Steve Maskrey

Personal information
- Full name: Stephen William Maskrey
- Date of birth: 16 August 1962 (age 62)
- Place of birth: Edinburgh, Scotland
- Position(s): Striker

Senior career*
- Years: Team / Apps / (Gls)
- 1984–1986: East Stirlingshire / 58 / (24)
- 1986–1987: Queen of the South / 43 / (4)
- 1987–1994: St Johnstone / 174 / (39)
- 1994–1996: Kilmarnock / 52 / (5)
- 1996–1997: Partick Thistle / 31 / (2)
- 1997–1998: Livingston / 14 / (1)
- 1998: → Cowdenbeath (loan) / 5 / (0)
- Total:  / 348 / (75)

= Steve Maskrey =

Scottish footballer

Stephen William Maskrey (born 16 August 1962 in Edinburgh) is a Scottish former professional footballer.

A striker, Maskrey began his career with East Stirlingshire in 1984. He remained at Firs Park for two years, making 58 league appearances and scoring 24 goals. In 1986, he joined Queen of the South, for whom he made 43 appearances and scored four goals.

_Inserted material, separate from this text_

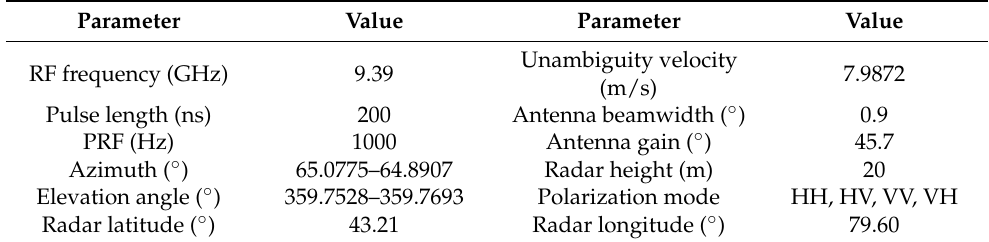
Table 2. The IPIX radar parameters.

Then-St Johnstone manager Alex Totten came in for Maskrey's services in 1987, and Maskrey repaid him with 39 goals in 174 appearances for the Perth club. After seven years at Muirton Park, firstly, and then McDiarmid Park, Maskrey followed Totten to Kilmarnock in 1994. His goals return at Rugby Park was not as prolific, with just five goals in 52 league appearances.

In 1996, he joined Partick Thistle, where he made 31 league appearances in twelve months scoring two goals). He left Partick in August 1997 and signed with Livingston, but his stay at the new Almondvale Stadium was again just a year, and he retired from playing in 1998.